LISTA DE EXERCÍCIOS
a – Responda, com base no texto de origem, a cada pergunta numa linha própria:
(i) Quantos meses foram passados no mato com o pessoal africano?
(ii) A caminho de que cidade diz Luis que vai?
(iii) Segundo Manuel Reis, quem está do lado esquerdo da foto do camarada Daniel Matos?
b – Resuma o texto de origem em duas frases.
c – Devolva, sem alterações, todo o trecho do texto de origem que vai desde "Um abraço. Vou" até "do meu texto.".

TEXTO DE ORIGEM
E depois passámos 22 meses com eles, no mato, no duro... Formámos em conjunto a futura CCAÇ 12, uma companhia de intervenção em que o pessoal africano pagou caro, em sangue, suor e lágrias, a sua kealdade aos tugas...

Sou o primeiro a testemunhar a sua lealdade e coragem, em todas as circunstâncias... Mas sobre tudo isto podemos (e devemos= falar com mais tempo e vagar...

Um abraço. Vou agora a caminho de Lisboa, e ainda a tempo de chegar a casa do fim do jogo Benfica-Porto Lisboa. Moro a um km a seguir ao estádio da luz...

Um alfabravo. Luis

Manuel Reis disse...

É feliz a foto do camarada Daniel Matos. Do lado esquerdo está Camisa Conté e do lado direito o Sátala Colubali, duas referências do meu texto.

MATERIAL DE APOIO
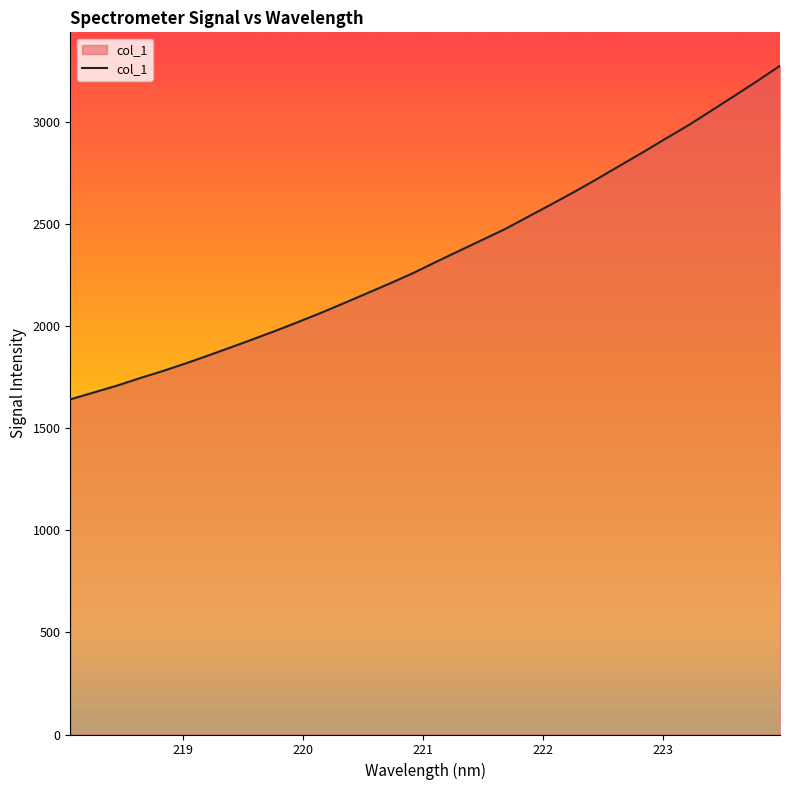

What is the difference between the maximum and second lowest values?

1600.3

RESPOSTAS DO EXERCÍCIO
a –
(i) 22 meses.
(ii) Lisboa.
(iii) Camisa Conté.

b – Luis lembra os 22 meses passados no mato com o pessoal africano, com quem formou a futura CCAÇ 12, e diz ser o primeiro a testemunhar a lealdade e a coragem deles, antes de contar que vai a caminho de Lisboa para o fim do jogo Benfica-Porto. Manuel Reis acha feliz a foto do camarada Daniel Matos e identifica Camisa Conté à esquerda e Sátala Colubali à direita como duas referências do seu texto.

c –
Um abraço. Vou agora a caminho de Lisboa, e ainda a tempo de chegar a casa do fim do jogo Benfica-Porto Lisboa. Moro a um km a seguir ao estádio da luz...

Um alfabravo. Luis

Manuel Reis disse...

É feliz a foto do camarada Daniel Matos. Do lado esquerdo está Camisa Conté e do lado direito o Sátala Colubali, duas referências do meu texto.